Many kernel developers interact with the slab allocator using functions like kmalloc(), which can allocate objects of any (reasonable) size. There is a lower level to the slab allocator, though, that deals with fixed-size objects; it is used heavily by subsystems that frequently allocate and free objects of the same size. The curious can see all of the special-purpose slabs in their system by looking at /proc/slabinfo. There are many core-kernel operations that involve allocating objects from these slabs and returning them, so the slab allocator has gained a number of features, including NUMA awareness and bulk operations, to accelerate allocation and freeing.

But, naturally, it's never fast enough.

One of the keys to improved performance on today's multiprocessor systems is to avoid interaction between the CPUs whenever possible. Interactions lead to contention, locking delays, and cache-line bouncing, all of which hurt performance, but a CPU that can act like the rest of the system isn't there can go forward at full speed. This understanding has driven the adoption of per-CPU data structures across the kernel. The slab allocator already makes use of per-CPU data, but it still has enough cross-CPU interactions to slow things down.

Sheaves are a concept introduced by Babka's patch set; in essence, they are a per-CPU cache of objects that can be handed out in response to allocation requests without the need to interact with any other CPUs in the system. By default, sheaves are disabled, but they can be enabled for a specific slab by setting a non-zero value in the new field sheaf_capacity in the kmem_cache_args structure passed to kmem_cache_create(). The value is the number of objects that should be cached in a single sheaf; the patch adding sheaf usage to the maple-tree data structure sets it to 32.

When sheaves are enabled, the allocator will maintain a sheaf with the given number of objects for each CPU. An allocation request will be satisfied from this sheaf whenever possible, and freed objects will be placed back into the sheaf if there is room. That turns allocation and free operations into purely local assignments that can be executed quickly; no locking (or even atomic operations) required. There is a second (backup) sheaf maintained for each CPU as well; when the main sheaf is found to be empty, an object will be allocated from the backup sheaf instead. If the main sheaf is full when an object is freed, that object will be placed into the backup sheaf if possible.

When both sheaves are full, there will no longer be a place to stash a freed object with a simple assignment; that is where the "barn" comes in. The barn is simply a place to keep sheaves that are not currently being used for caching by any CPU; there is one barn for each NUMA node in the system. Once a CPU has filled its sheaves, it will try to place one in the barn; if a CPU's sheaves are empty, it will try to obtain a full one from the barn. In either case, this operation is slower, since locking is required to safely access the shared barn, but it is still faster than going all the way into the slab allocator.

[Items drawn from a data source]

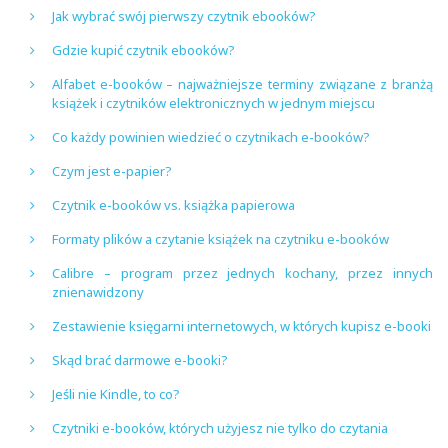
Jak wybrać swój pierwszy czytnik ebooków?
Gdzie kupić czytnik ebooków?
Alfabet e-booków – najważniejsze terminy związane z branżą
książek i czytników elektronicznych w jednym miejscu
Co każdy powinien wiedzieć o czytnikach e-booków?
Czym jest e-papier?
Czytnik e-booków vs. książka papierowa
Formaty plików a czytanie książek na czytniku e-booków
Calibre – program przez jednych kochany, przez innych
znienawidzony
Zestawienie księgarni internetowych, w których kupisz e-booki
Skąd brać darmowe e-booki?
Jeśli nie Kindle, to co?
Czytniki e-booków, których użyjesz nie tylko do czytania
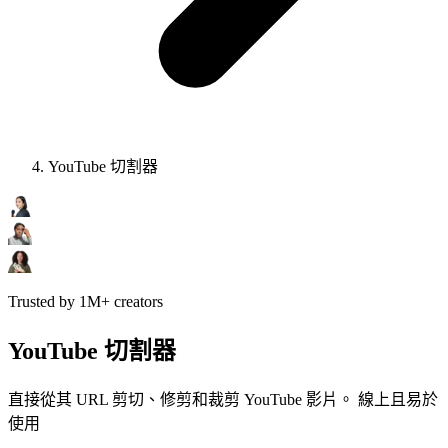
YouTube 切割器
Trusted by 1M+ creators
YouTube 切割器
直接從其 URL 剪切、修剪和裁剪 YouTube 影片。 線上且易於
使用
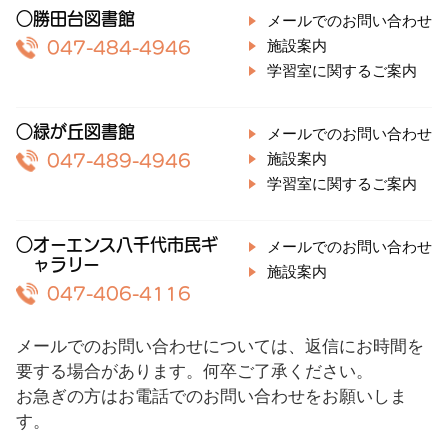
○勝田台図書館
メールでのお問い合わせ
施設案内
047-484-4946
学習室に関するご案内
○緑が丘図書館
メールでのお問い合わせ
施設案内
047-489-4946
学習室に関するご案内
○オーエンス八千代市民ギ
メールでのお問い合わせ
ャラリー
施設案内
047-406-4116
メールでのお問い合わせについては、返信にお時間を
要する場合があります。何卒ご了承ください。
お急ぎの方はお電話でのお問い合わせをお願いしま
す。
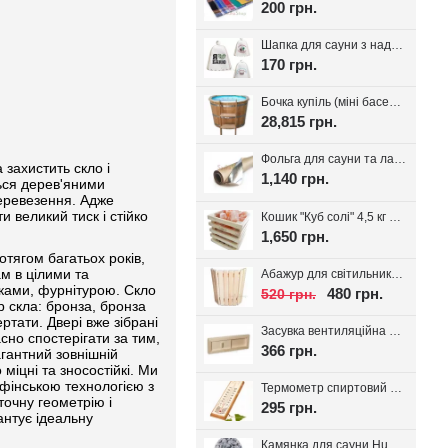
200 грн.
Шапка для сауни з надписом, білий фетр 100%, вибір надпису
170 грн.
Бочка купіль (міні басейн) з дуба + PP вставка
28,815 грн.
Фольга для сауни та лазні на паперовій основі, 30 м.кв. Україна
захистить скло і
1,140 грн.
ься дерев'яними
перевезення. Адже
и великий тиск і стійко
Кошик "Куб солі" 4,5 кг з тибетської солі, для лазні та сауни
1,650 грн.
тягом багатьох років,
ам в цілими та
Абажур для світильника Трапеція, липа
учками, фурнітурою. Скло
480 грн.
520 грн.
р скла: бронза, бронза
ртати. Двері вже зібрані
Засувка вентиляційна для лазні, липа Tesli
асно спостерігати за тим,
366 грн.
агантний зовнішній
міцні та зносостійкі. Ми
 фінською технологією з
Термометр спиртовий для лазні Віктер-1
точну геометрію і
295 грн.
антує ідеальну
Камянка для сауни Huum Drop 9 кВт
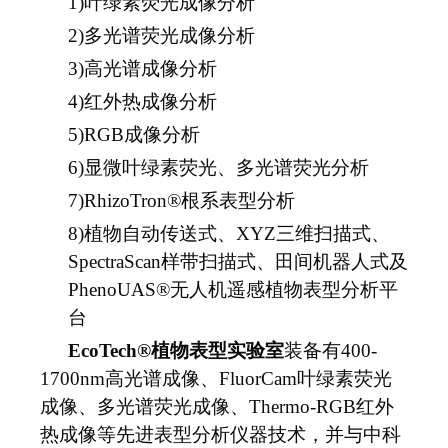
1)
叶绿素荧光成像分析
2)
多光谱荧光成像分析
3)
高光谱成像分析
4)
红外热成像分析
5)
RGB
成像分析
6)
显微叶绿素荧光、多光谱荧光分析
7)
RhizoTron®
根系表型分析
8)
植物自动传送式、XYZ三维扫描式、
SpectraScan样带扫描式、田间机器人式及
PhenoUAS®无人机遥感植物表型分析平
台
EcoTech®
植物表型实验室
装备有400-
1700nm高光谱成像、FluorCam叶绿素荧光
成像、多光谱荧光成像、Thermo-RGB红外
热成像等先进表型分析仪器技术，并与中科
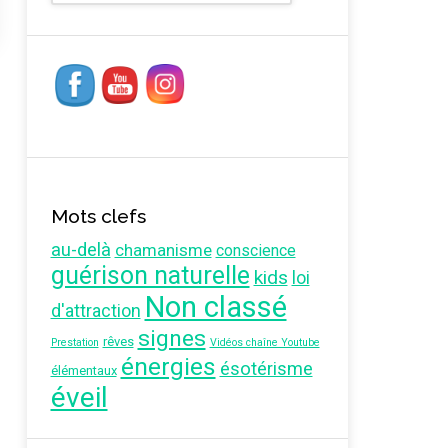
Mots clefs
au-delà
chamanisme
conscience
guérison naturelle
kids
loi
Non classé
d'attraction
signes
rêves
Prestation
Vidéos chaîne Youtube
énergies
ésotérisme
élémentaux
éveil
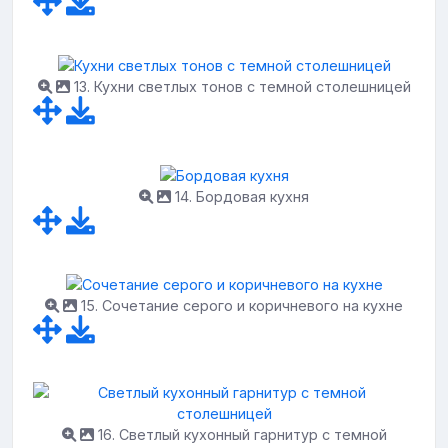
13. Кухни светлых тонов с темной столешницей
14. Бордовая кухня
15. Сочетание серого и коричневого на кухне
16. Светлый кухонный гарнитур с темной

Problem 1 =
According to the slab allocator passage, why is placing a sheaf in the barn or obtaining one from it slower than working with a CPU's own sheaves?
Problem 2 =
Decide whether each statement agrees with the slab allocator passage: (a) Sheaves are enabled by default for every slab. (b) Each NUMA node in the system has one barn. (c) The patch adding sheaf usage to the maple-tree data structure sets the sheaf capacity to 32.
Problem 3 =
Extract the part of the slab allocator passage from "When sheaves are" to "sheaf if possible.", copying it word for word.
These items are separate material with no connection to the slab allocator passage.

Response box 1 =
Locking is required to safely access the shared barn. Allocating from or freeing to a CPU's own sheaves is a purely local assignment that needs no locking or even atomic operations.

Response box 2 =
(a) No: "By default, sheaves are disabled"
(b) Yes: "there is one barn for each NUMA node in the system"
(c) Yes: "the patch adding sheaf usage to the maple-tree data structure sets it to 32"

Response box 3 =
When sheaves are enabled, the allocator will maintain a sheaf with the given number of objects for each CPU. An allocation request will be satisfied from this sheaf whenever possible, and freed objects will be placed back into the sheaf if there is room. That turns allocation and free operations into purely local assignments that can be executed quickly; no locking (or even atomic operations) required. There is a second (backup) sheaf maintained for each CPU as well; when the main sheaf is found to be empty, an object will be allocated from the backup sheaf instead. If the main sheaf is full when an object is freed, that object will be placed into the backup sheaf if possible.